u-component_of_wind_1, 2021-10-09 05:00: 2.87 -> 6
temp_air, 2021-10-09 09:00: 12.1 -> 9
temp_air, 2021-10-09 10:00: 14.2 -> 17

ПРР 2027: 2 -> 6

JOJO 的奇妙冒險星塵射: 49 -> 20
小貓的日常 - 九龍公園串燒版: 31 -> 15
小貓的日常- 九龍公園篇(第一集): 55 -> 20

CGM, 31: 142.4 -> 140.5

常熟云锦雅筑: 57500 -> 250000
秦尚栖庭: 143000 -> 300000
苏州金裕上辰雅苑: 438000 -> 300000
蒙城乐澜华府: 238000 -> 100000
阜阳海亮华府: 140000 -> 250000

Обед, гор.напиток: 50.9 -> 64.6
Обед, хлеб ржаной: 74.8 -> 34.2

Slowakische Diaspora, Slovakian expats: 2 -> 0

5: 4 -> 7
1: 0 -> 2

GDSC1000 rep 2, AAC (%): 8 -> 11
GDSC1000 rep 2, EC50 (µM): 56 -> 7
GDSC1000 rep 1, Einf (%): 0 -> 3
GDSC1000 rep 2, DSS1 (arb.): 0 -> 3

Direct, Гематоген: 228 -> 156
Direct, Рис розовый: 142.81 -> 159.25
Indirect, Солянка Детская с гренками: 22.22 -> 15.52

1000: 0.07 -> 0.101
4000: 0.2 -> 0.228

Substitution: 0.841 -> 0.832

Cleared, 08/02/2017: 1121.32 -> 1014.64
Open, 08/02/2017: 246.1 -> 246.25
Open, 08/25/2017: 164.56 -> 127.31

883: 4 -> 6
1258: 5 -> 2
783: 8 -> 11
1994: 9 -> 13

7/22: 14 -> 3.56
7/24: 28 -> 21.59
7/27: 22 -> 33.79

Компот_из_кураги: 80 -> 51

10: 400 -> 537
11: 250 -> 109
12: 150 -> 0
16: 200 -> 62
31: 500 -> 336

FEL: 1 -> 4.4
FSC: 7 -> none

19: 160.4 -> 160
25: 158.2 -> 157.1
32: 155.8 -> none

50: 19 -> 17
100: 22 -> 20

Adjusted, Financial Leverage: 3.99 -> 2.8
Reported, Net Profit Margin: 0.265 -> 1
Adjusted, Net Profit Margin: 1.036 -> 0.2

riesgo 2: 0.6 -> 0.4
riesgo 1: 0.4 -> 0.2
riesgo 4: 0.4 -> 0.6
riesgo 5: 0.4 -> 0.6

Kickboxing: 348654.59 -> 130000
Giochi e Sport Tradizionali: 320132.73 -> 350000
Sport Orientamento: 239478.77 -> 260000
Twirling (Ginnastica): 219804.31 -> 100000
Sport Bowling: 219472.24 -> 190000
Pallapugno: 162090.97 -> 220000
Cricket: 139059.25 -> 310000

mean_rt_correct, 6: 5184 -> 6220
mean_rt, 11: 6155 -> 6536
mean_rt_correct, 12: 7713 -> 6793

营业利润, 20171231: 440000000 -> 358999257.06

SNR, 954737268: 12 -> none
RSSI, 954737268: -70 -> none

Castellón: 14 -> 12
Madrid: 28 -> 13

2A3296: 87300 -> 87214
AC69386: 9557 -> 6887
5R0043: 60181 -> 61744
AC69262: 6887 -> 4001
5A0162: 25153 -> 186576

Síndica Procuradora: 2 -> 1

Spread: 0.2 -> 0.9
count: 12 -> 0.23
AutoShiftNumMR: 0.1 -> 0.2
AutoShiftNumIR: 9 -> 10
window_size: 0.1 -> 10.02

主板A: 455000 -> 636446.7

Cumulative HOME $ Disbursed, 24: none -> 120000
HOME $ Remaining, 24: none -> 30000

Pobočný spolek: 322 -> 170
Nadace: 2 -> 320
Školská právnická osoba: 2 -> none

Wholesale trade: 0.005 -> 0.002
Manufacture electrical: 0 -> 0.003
· · ·
> [TASK GOAL]: Print the records verbatim, stopping after the "GDSC1000 rep 2, EC50 (µM): 56 -> 7" line.

> [RESULT BELOW]:
u-component_of_wind_1, 2021-10-09 05:00: 2.87 -> 6
temp_air, 2021-10-09 09:00: 12.1 -> 9
temp_air, 2021-10-09 10:00: 14.2 -> 17

ПРР 2027: 2 -> 6

JOJO 的奇妙冒險星塵射: 49 -> 20
小貓的日常 - 九龍公園串燒版: 31 -> 15
小貓的日常- 九龍公園篇(第一集): 55 -> 20

CGM, 31: 142.4 -> 140.5

常熟云锦雅筑: 57500 -> 250000
秦尚栖庭: 143000 -> 300000
苏州金裕上辰雅苑: 438000 -> 300000
蒙城乐澜华府: 238000 -> 100000
阜阳海亮华府: 140000 -> 250000

Обед, гор.напиток: 50.9 -> 64.6
Обед, хлеб ржаной: 74.8 -> 34.2

Slowakische Diaspora, Slovakian expats: 2 -> 0

5: 4 -> 7
1: 0 -> 2

GDSC1000 rep 2, AAC (%): 8 -> 11
GDSC1000 rep 2, EC50 (µM): 56 -> 7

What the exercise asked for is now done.